***** PROVIDED TEXT
Makes sense. However, it sounds quite complicated and I can't think of any case requiring that right now. So, going with regular module weights and/or module controlled ordering via hook_module_implements_alter() should do it for now? We can still go and improve it once the need for it really comes up.
I don't think so any more. Point 3) (System components and extensions update) does not depend on 1) and 2) (permanent and static cache clears) in any way, however there are dependencies the other way round. Thus I think point 3) should run first.
Similarly, I think point 4) (Data structure and configuration rebuilds) usually won't require updated caches neither, as reading configuration files and synching them into the db mostly depends on 3). Furthermore, rebuilding items might issue quite some changes and cache-clears - thus flushing all caches afterwards would save us from quite some repetitive cache flushes. Next, rebuilt items won't be properly reflected in caches if the modules in question do not properly clear all affected caches, what sometimes is not even properly possible due to cache-dependency-chains (cache A depends on cache B, but modules clears only B so A stays outdated). Only doing a full-cache clear after rebuilding would guarantee completely fresh caches.
Thus, I'd suggest the following order:
Thinking about it again, the best solution probably boils down to the rebuild-operation one thinks of. Rebuild operations that sync rather foundational, defined configuration items (views, content types, rules, ...) should run before cache clears to make sure caches are properly flushed once, but the other way round rebuilding data that depends on quite some other data and configuration (menu, blocks) should run last and after clearing caches.
Thus, we might even want to go with two different rebuild steps or would require the latter rebuilding steps to move to a cache-like approach: 1. Clear caches/set the rebuild flag. 2. Rebuild once on de-mand and cache results. We even have that flag in place for the menu.
However, we really cannot skip the first rebuild step without having a repetitive drupal_flush_all_caches() to force everything is updated.
Comment #5
sunEnhancing the lock system to allow for a special, global lock doesn't sound that bad, actually.
Nope. Consider:
1) After clearing caches
2) assume you need to rebuild
3) another request primes the caches again
4) call into the rebuild hooks, then
5) either nothing is rebuilt, or
6) the world ends with a nuclear disaster, fatal error.
Yeah, potentially. (It sounds like a very good idea to do though.)
They do, heavily even. Especially this kind of data is typically cached right within the function that builds and returns it.
Even essential stuff like module_list() itself relies on caches. What we're after is a clear separation between
1) flushing any and all old data and caches, and
2) (re)building data structures and configuration
This is essential. We do not want to have any old data in these operations, which (naturally) can only be stale and outdated.
**********
***** RECORDS SUPPLIED
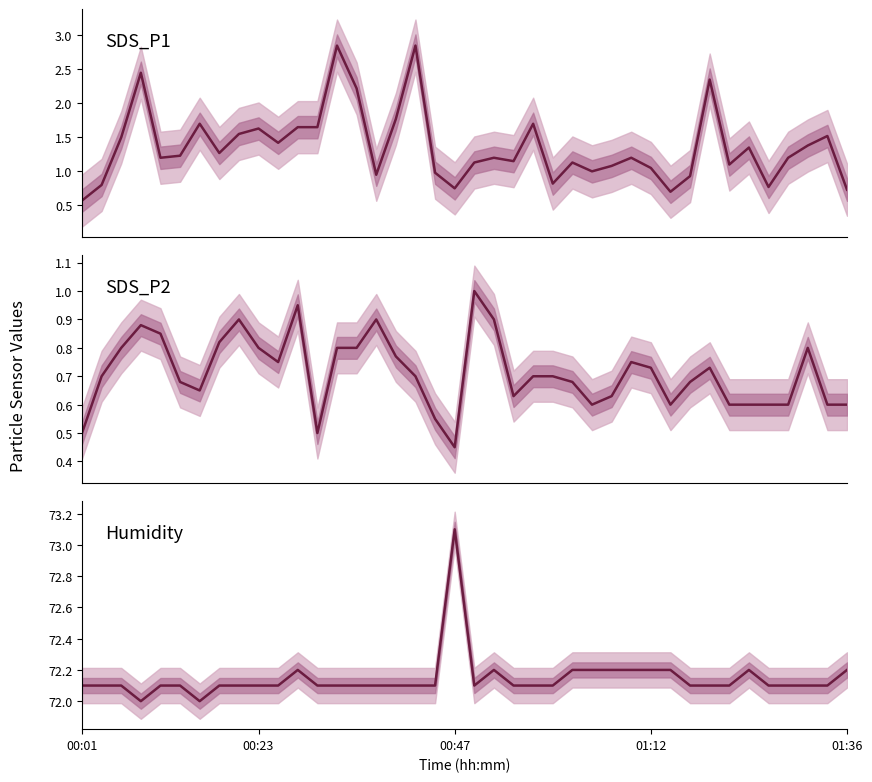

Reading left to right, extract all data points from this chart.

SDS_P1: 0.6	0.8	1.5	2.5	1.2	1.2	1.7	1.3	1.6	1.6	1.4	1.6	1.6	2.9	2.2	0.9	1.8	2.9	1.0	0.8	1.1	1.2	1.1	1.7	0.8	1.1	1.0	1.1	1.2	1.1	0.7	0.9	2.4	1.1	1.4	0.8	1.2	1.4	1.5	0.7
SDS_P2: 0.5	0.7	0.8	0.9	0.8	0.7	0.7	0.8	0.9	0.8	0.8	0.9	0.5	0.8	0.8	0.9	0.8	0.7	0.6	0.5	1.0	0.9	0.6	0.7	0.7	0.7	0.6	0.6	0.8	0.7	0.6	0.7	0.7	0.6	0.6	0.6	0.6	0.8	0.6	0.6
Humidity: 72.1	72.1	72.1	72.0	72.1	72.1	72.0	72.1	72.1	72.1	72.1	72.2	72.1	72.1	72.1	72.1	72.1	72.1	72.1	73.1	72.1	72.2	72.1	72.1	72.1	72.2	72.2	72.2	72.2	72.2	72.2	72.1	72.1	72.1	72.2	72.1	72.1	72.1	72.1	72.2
**********
***** RECORDS SUPPLIED
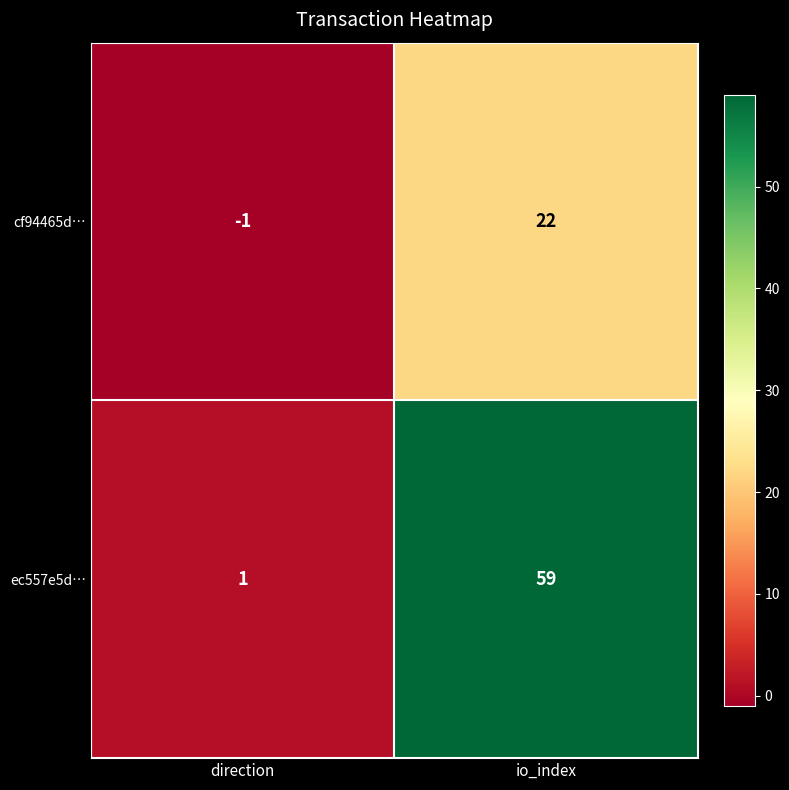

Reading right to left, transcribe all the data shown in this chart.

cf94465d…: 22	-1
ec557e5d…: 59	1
**********
▶ [ABOUT THIS TASK]
Retype the passage of the cache-clearing discussion between "However, we really" and "that bad, actually.", inclusive.

▶ [ANSWER SPACE]
However, we really cannot skip the first rebuild step without having a repetitive drupal_flush_all_caches() to force everything is updated.
Comment #5
sunEnhancing the lock system to allow for a special, global lock doesn't sound that bad, actually.